The dynamic failure of Au RF-MEMS was investigated over a wide range of loading rates by three different experimental setups: a drop weight tower, which induced a maximum peak acceleration of 600 g ( g: acceleration of gravity), a Hopkinson pressure bar with a maximum peak acceleration of 300,000 g, and a pulsed laser loading technique with a maximum peak acceleration of 1.8 × 10 8 g. In the drop weight tower the total load pulse duration was in the milliseconds range – much longer than the 28 μs resonant period of the devices – and no failure of any kind occurred in the RF-MEMS devices or their substrate. At 90,000 g (generated in the Hopkinson bar) no damage in either the substrate or the devices was observed. However, at 200,000 g, which corresponds to a loading duration of a few microseconds, i.e., comparable to the device resonant period, 10% of the switches failed although postmortem imaging showed no damage to the substrate. Damage increased after this acceleration and at 300,000 g 20% of the switches failed, but, in addition, significant failure in the quartz substrate was recorded.
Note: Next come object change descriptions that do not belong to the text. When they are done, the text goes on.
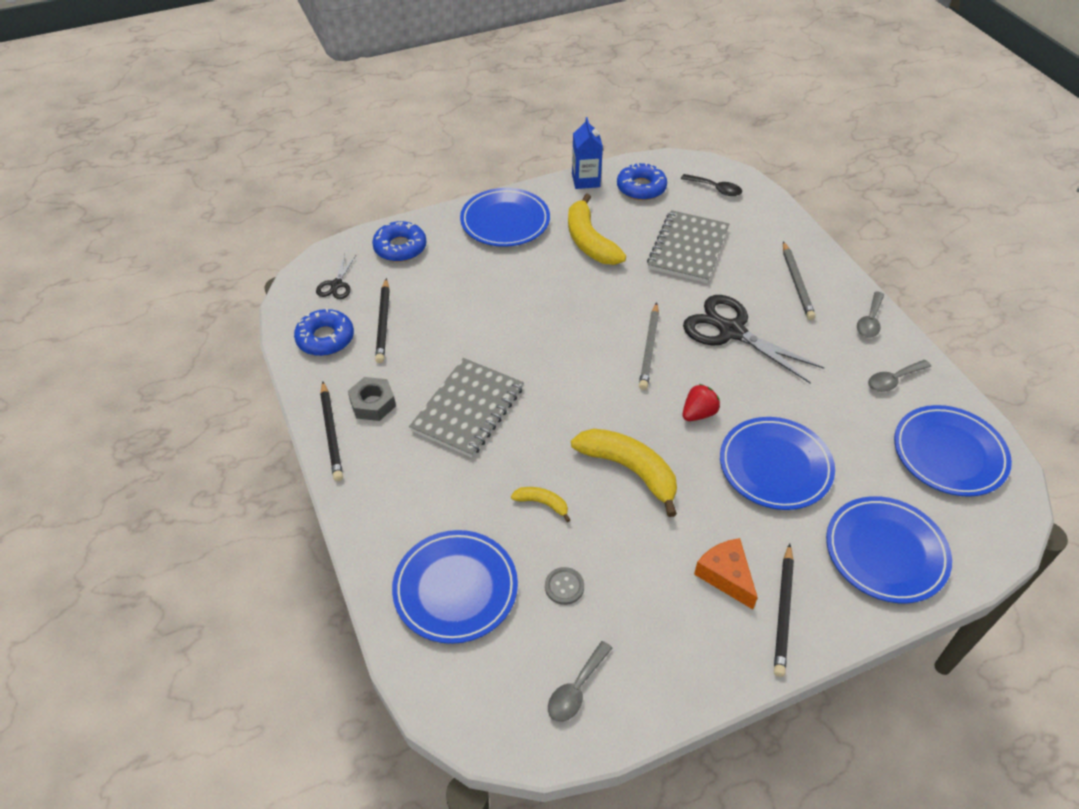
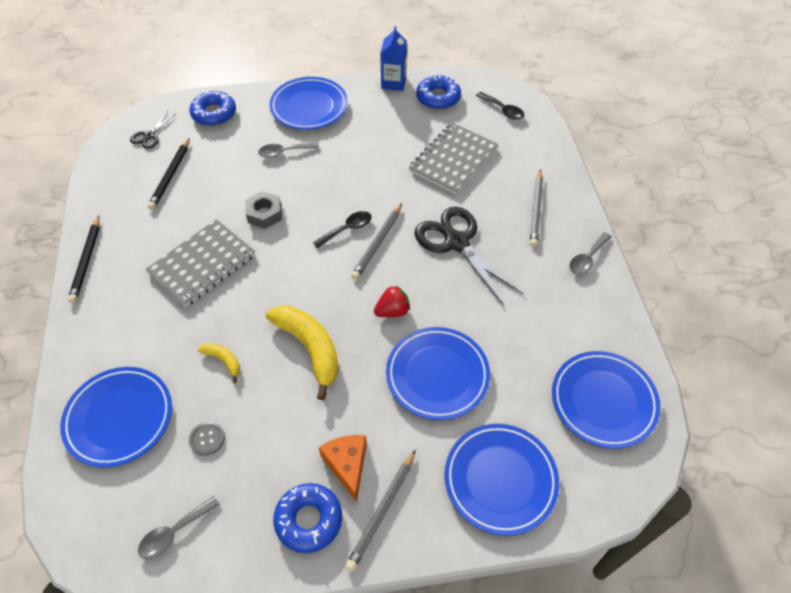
camera: 15 degrees right, 5 degrees up
(325, 338) = (119, 179): blue donut -> blue donut (309, 520)
(372, 403) = (130, 243): grey nut -> grey nut (264, 214)
(589, 241) = (371, 137): yellow banana -> none
(610, 341) = (347, 229): none -> black spoon
(783, 612) = (382, 511): black pencil -> grey pencil
(893, 380) = (583, 319): grey spoon -> grey spoon (284, 152)

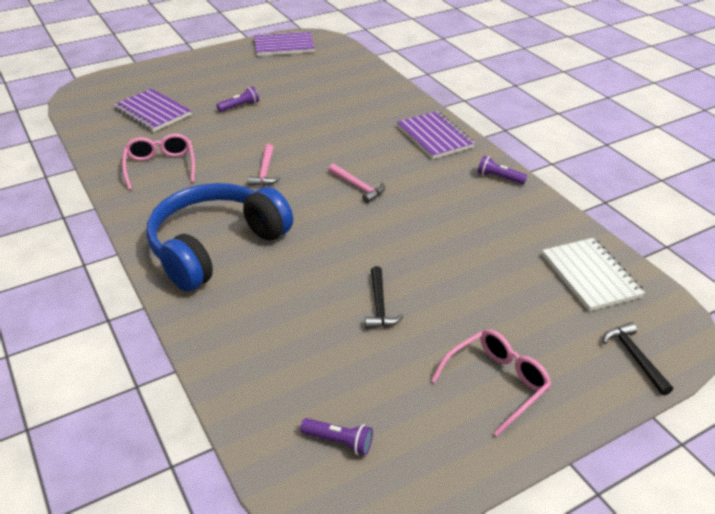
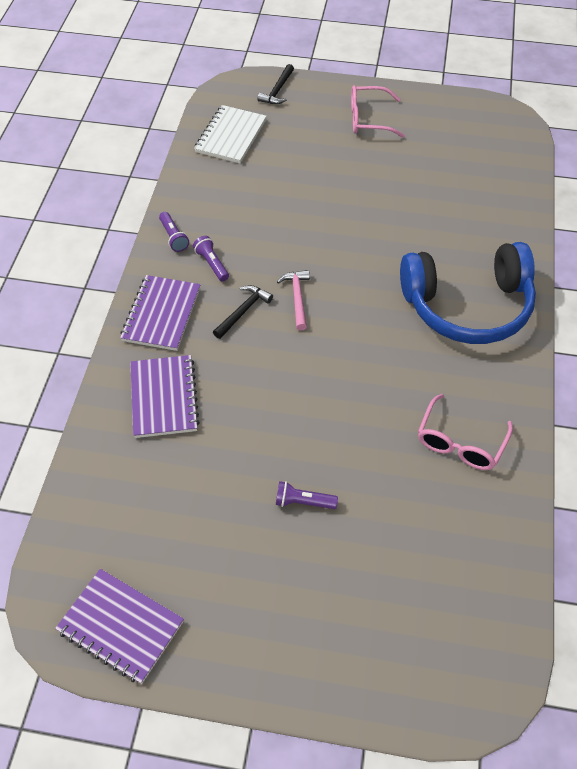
camera: 140 degrees left, 15 degrees up
(152, 112) = (415, 562): purple notebook -> purple notebook (164, 398)
(264, 172) = (362, 369): pink hammer -> none
(339, 442) = (483, 139): purple flashlight -> purple flashlight (212, 264)
(379, 305) = (388, 193): black hammer -> black hammer (243, 311)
Lastly, the pulsed laser loading technique, which has a loading pulse duration of a few tens of nanoseconds, was applied to accelerate the Au switches to 1.8 × 10 8 g, and the probability of failure at this loading ranged from 50% to 80%. At even larger accelerations, 10 9 g, the probability of failure was 100%. The results of this study establish the severity of dynamic failure in MEMS, despite their small mass, and its dependence on the level of acceleration which spanned about 7 orders of magnitude.